Mais de um terço da população mundial está hoje em quarentena para reduzir a propagação do novo coronavírus (Covid-19). Neste momento de distanciamento social vivido por milhões de brasileiros – e bilhões de pessoas – pode surgir a dúvida: será que apenas humanos ficam em quarentena? A resposta é não. Materiais vegetais, como sementes, tubérculos e material in vitro também passam por esse período de isolamento, para evitar que pragas quarentenárias, como fungos, bactérias, vírus, nematoides e plantas daninhas existentes em outros países, entrem no Brasil e causem prejuízos para a nossa agricultura. Esta quarentena de plantas é uma prática comum e que ocorre há bastante tempo, não sendo motivada pela Covid-19.
A Secretaria de Agricultura e Abastecimento do Estado de São Paulo mantém no Instituto Agronômico (IAC-APTA), em Campinas, o único quarentenário público de materiais vegetais do Estado de São Paulo. Além do IAC, apenas a Empresa Brasileira de Pesquisa Agropecuária (Embrapa) possui um quarentenário público, localizado em Brasília. O quarentenário do IAC tem permissão do Ministério da Agricultura, Pecuária e Abastecimento (MAPA) para receber todas as espécies de materiais vegetais. Em 2019, o IAC recebeu 143 quarentenas, totalizando em 14.648 acessos de diferentes espécies e países.
Segundo a pesquisadora do Instituto, Roberta Pierry Uzzo, esses materiais são importados por empresas e instituições científicas para o desenvolvimento de pesquisas e não são de uso comercial. “Essas sementes, por exemplo, serão usadas em estudos e servirão para o desenvolvimento de novas cultivares de plantas”, exemplifica.
Apesar do nome quarentena, o período de permanência desses materiais no quarentenário não é de 40 dias. “Isso depende muito. Há materiais que ficam no quarentenário por semanas. Outros, como toletes de cana, podem permanecer por anos, até conseguirmos verificar se de fato não há nenhum perigo de entrada de patógenos exóticos no Brasil. Isso é fundamental para a segurança fitossanitária da nossa agricultura”, explica a pesquisadora do IAC. Roberta conta que um tolete de cana, por exemplo, precisa ser plantado para verificar se os patógenos não se manifestam quando a planta cresce, levando meses ou até anos para que o resultado seja confiável.

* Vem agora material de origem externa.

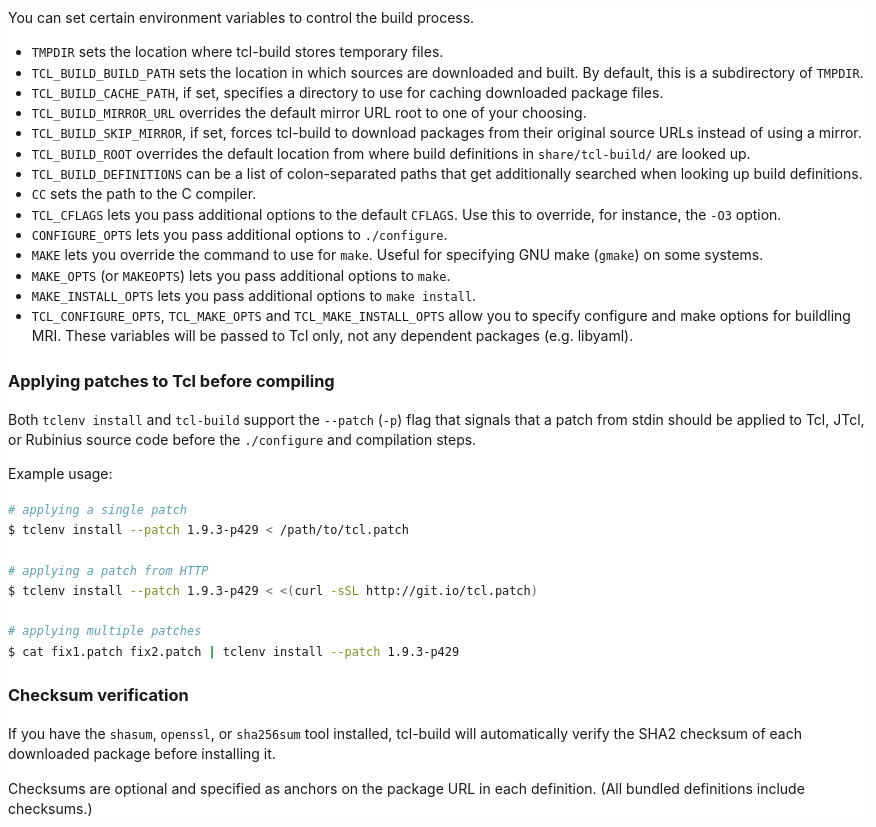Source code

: You can set certain environment variables to control the build process.

* `TMPDIR` sets the location where tcl-build stores temporary files.
* `TCL_BUILD_BUILD_PATH` sets the location in which sources are downloaded and
  built. By default, this is a subdirectory of `TMPDIR`.
* `TCL_BUILD_CACHE_PATH`, if set, specifies a directory to use for caching
  downloaded package files.
* `TCL_BUILD_MIRROR_URL` overrides the default mirror URL root to one of your
  choosing.
* `TCL_BUILD_SKIP_MIRROR`, if set, forces tcl-build to download packages from
  their original source URLs instead of using a mirror.
* `TCL_BUILD_ROOT` overrides the default location from where build definitions
  in `share/tcl-build/` are looked up.
* `TCL_BUILD_DEFINITIONS` can be a list of colon-separated paths that get
  additionally searched when looking up build definitions.
* `CC` sets the path to the C compiler.
* `TCL_CFLAGS` lets you pass additional options to the default `CFLAGS`. Use
  this to override, for instance, the `-O3` option.
* `CONFIGURE_OPTS` lets you pass additional options to `./configure`.
* `MAKE` lets you override the command to use for `make`. Useful for specifying
  GNU make (`gmake`) on some systems.
* `MAKE_OPTS` (or `MAKEOPTS`) lets you pass additional options to `make`.
* `MAKE_INSTALL_OPTS` lets you pass additional options to `make install`.
* `TCL_CONFIGURE_OPTS`, `TCL_MAKE_OPTS` and `TCL_MAKE_INSTALL_OPTS` allow
  you to specify configure and make options for buildling MRI. These variables
  will be passed to Tcl only, not any dependent packages (e.g. libyaml).

### Applying patches to Tcl before compiling

Both `tclenv install` and `tcl-build` support the `--patch` (`-p`) flag that
signals that a patch from stdin should be applied to Tcl, JTcl, or Rubinius
source code before the `./configure` and compilation steps.

Example usage:

```sh
# applying a single patch
$ tclenv install --patch 1.9.3-p429 < /path/to/tcl.patch

# applying a patch from HTTP
$ tclenv install --patch 1.9.3-p429 < <(curl -sSL http://git.io/tcl.patch)

# applying multiple patches
$ cat fix1.patch fix2.patch | tclenv install --patch 1.9.3-p429
```

### Checksum verification

If you have the `shasum`, `openssl`, or `sha256sum` tool installed, tcl-build will
automatically verify the SHA2 checksum of each downloaded package before
installing it.

Checksums are optional and specified as anchors on the package URL in each
definition. (All bundled definitions include checksums.)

Durante o período de quarentena, esses materiais são avaliados por profissionais da área de entomologia, matologia, virologia, fitopatologia e nematologia que realizam testes para identificar insetos, vírus, fungos, bactérias, nematoides e plantas daninhas. Eles são plantados em casa de vegetação e são monitorados diariamente, para observação de suas características e identificação de sintomas que indiquem a presença de pragas exóticas. São também realizados testes de laboratório em amostras coletadas de sementes com a finalidade de identificar possíveis pragas presentes. “Materiais importados em forma de cultura de tecidos ficam acondicionados em salas com temperatura e umidade controladas, conforme a necessidade da cultura. Os materiais permanecem isolados de outros materiais importados, em compartimentos de casa de vegetação ou laboratórios. Fazemos um laudo relatando todas as pragas que encontramos, tanto os patógenos que já existem no Brasil, como os exóticos”, conta. Quando patógenos exóticos são identificados, o fato é relatado ao MAPA, que determina a destruição do material.
Do aeroporto diretamente para o quarentenário
Assim que chegam nos aeroportos do País, os materiais vegetais vão diretamente para um quarentenário, seja ele do IAC ou de outras instituições públicas ou privadas. Existe um procedimento padronizado pelo MAPA, para introdução de materiais vegetais para pesquisa. A instituição solicita permissão ao MAPA, com informações detalhadas sobre o material a ser importado, como local de origem, número de acessos e quantidade. O quarentenário é consultado sobre sua capacidade de avaliação fitossanitária e então a instituição é autorizada a fazer a importação, já com data prevista para a chegada no País. No aeroporto brasileiro, eles passam por fiscalização do Ministério, que lacra os materiais com seu selo, e prescreve a quarentena. Eles então são transportados ao quarentenário por despachantes credenciados pelo MAPA ou por uma transportadora, também autorizada, atendendo todas as normas fitossanitárias de segurança.